Ini Cara Kaum Muda Belanda Menyukai Budaya Indonesia

Jakarta - Tampil sendirian di atas panggung, namun mampu membuat para penonton terkesima. Walau membawakan tari yang biasa dilakoni laki-laki, yaitu kuda lumping, perempuan ini mampu membawakannya dengan gerakan yang mantap dan bersemangat.

Dia adalah Anouk Wilke, warga Belanda namun juga berdarah Indonesia. Anouk saat itu dengan cukup jenaka membawakan tari kuda lumping pada Pesta Rakyat Indonesia 2015 di Sekolah Indonesia Nederland, yang berlokasi di Wassenaar, pinggir Kota Den Haag, Belanda.

Dia dengan atraktif memperagakan tari kuda lumping dengan iringan lagu hip-hop Jawa, Globalisasi Jatilan. Iramanya cepat dan menghentak. “Tarian kuda lumping ini sengaja saya pilih karena gerakannya yang enerjik dan menghibur,” kata Anouk.

Kuda Lumping ini diwarisi Anouk setelah menimba ilmu di Indonesia. Pada 2009 dia pernah beberapa bulan belajar tari dengan dukungan Darma Siswa, yaitu program bea siswa seni dan budaya dari Pemerintah RI untuk kaum muda mancanegara setiap tahun.

Saat itu Anouk menimba ilmu di Yogyakarta. "Saya belajar tari di Institut Seni Indonesia,” kata dia. Anouk mengaku sangat cinta dengan aneka ragam budaya di Tanah Air.

Dia bisa mengenali ciri khas sejumlah tarian Indonesia. Tarian khas Yogya, bagi dia, mencirikan keanggunan dan kelembutan, sedangkan jaipong asal Sunda memperlihatkan ekotisme yang menarik, sedangkan kuda lumping menyimbolkan semangat dan keuletan. “Budaya Indonesia yang beraneka ragam ini harus selalu diperhatikan dan dilestarikan. Itulah yang menguatkan minat saya untuk belajar tari-tarian nusantara,” kata Anouk.

Dia pun menyarankan sesama kaum muda Belanda untuk mengikuti langkahnya mempelajari seni dan budaya Indonesia. “Bangsa Indonesia dan Belanda ini memiliki kedekatan historis.
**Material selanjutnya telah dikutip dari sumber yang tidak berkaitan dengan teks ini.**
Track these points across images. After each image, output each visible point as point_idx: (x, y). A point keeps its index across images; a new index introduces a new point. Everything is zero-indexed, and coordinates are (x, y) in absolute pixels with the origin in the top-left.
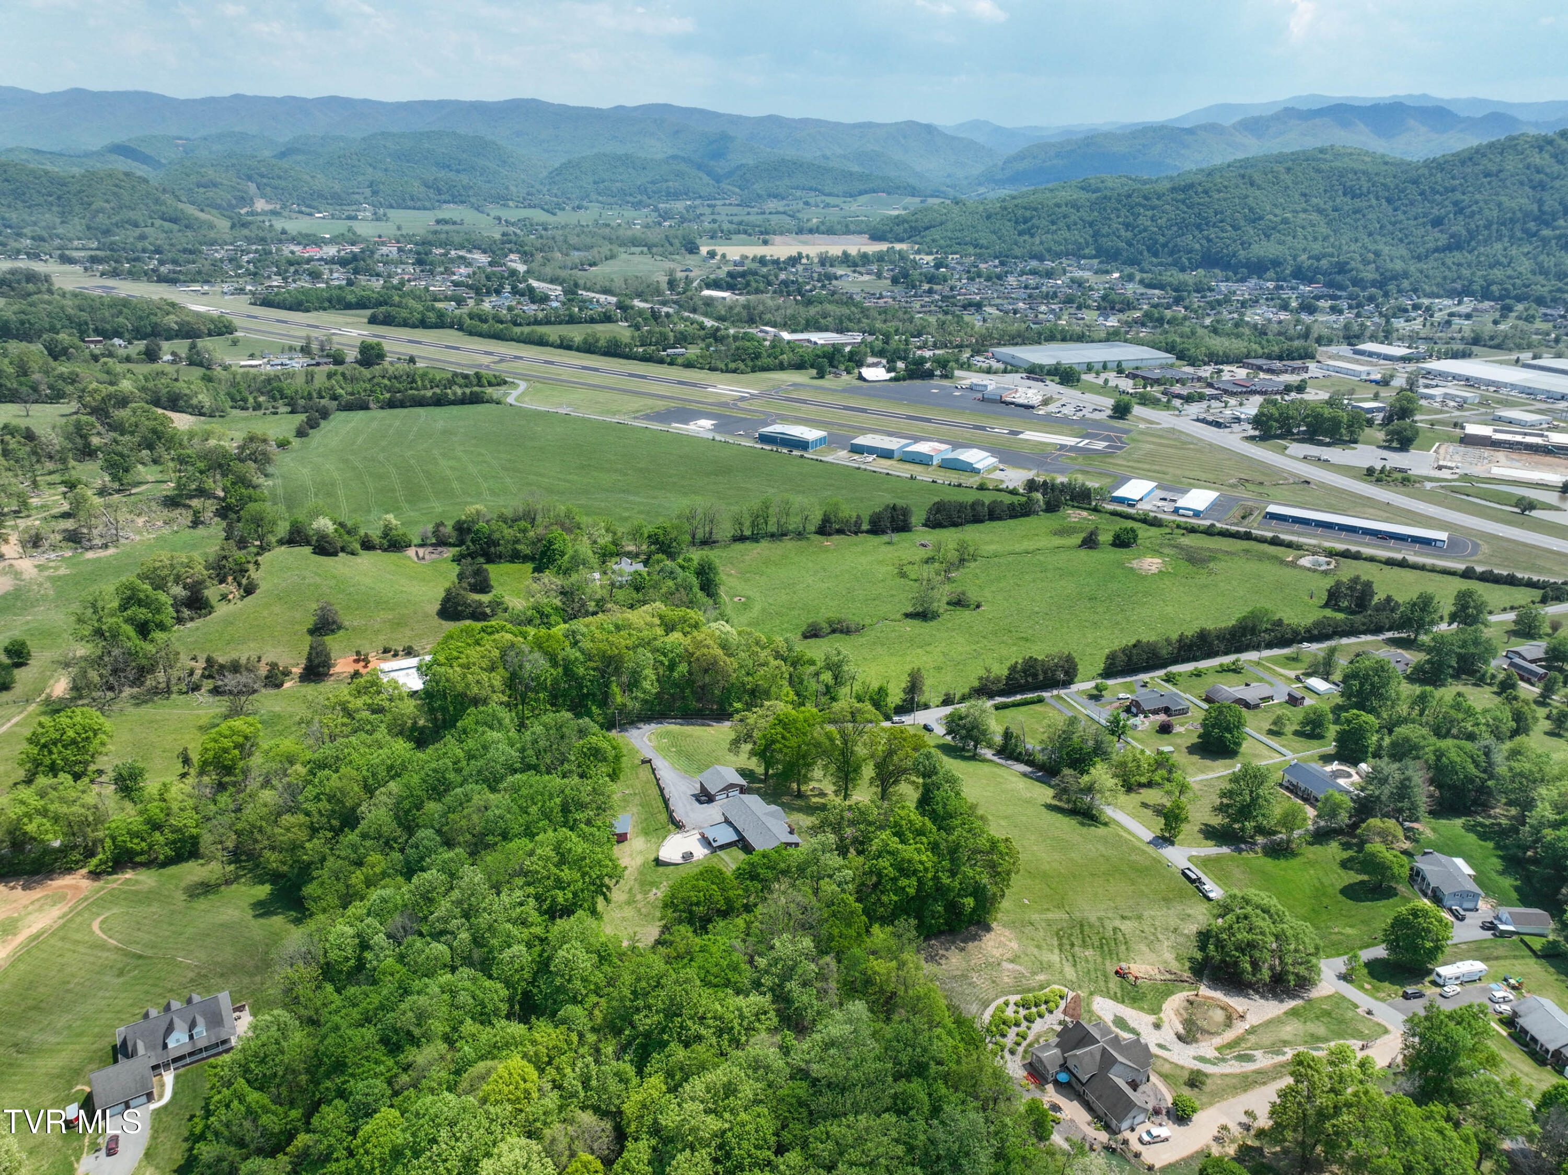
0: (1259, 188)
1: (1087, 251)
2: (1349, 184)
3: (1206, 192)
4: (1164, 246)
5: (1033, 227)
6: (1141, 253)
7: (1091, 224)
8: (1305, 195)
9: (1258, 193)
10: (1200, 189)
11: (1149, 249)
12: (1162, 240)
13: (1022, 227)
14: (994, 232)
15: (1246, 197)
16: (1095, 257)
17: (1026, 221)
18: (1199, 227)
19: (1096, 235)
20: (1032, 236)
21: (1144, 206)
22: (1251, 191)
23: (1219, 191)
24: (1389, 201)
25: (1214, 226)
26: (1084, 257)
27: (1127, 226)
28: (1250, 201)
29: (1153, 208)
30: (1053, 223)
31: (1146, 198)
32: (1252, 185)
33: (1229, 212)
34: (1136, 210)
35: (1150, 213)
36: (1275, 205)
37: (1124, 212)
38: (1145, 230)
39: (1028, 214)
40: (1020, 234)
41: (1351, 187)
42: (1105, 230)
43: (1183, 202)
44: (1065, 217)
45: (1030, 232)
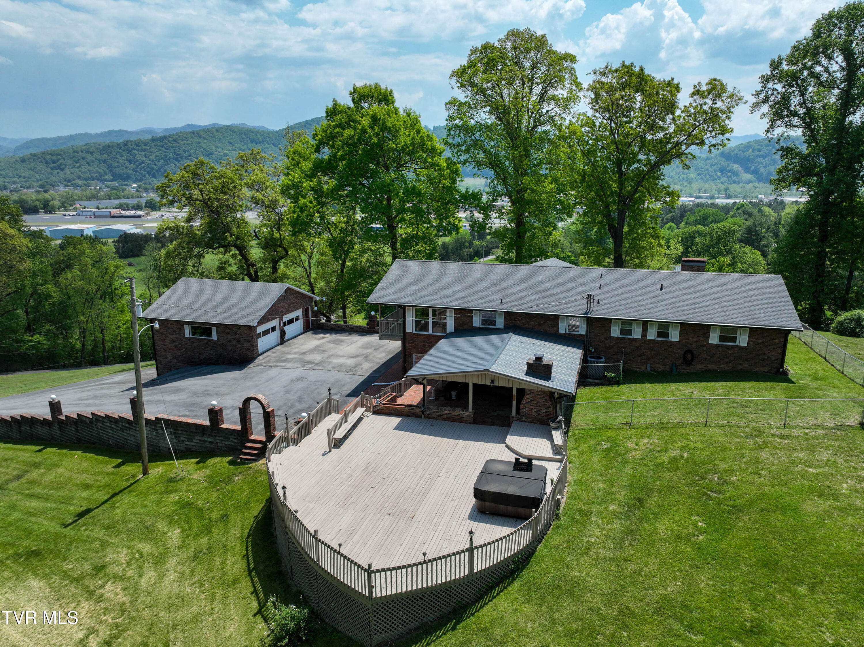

Ini bisa menjadi faktor pendukung untuk mengenal dan menyukai budaya Indonesia,” kata Anouk.

Pesta Rakyat Indonesia 2015 yang diikuti Anouk itu turut mengundang minat banyak warga Belanda untuk datang. Di antara mereka adalah Wouter Wissink dan Gijs Verhagen.

Dua pemuda itu sama-sama menimba ilmu di Universitas Groningen. Jarak Kota Groningen dan Kota Den Haag cukup jauh. “Butuh waktu sekitar tiga jam perjalanan dengan menggunakan bus. Tapi kunjungan kami ini tidak sia-sia, karena bisa menyaksikan pertunjukkan yang luar biasa,” kata Wouter.

Menurut temannya, Gijs, banyaknya pertunjukkan dan kios makanan serta barang kerajinan di Pesta Rakyat ini menandakan kayanya seni dan budaya Indonesia. “Kekayaan seni budaya ini yang dapat menjadi modal bagi Indonesia untuk meningkatkan profilnya di tengah masyarakat internasional,” kata Gijs.

Bagi Wouter dan Gijs, kehadiran mereka di Pesta Rakyat ini menjadi pijakan untuk mempelajari Indonesia lebih dalam. “Kami berkeinginan untuk pergi ke Indonesia untuk belajar lebih lanjut. Namun kami sedang mencari bea siswa yang memadai untuk bisa menimba ilmu di sana,” kata Wouter.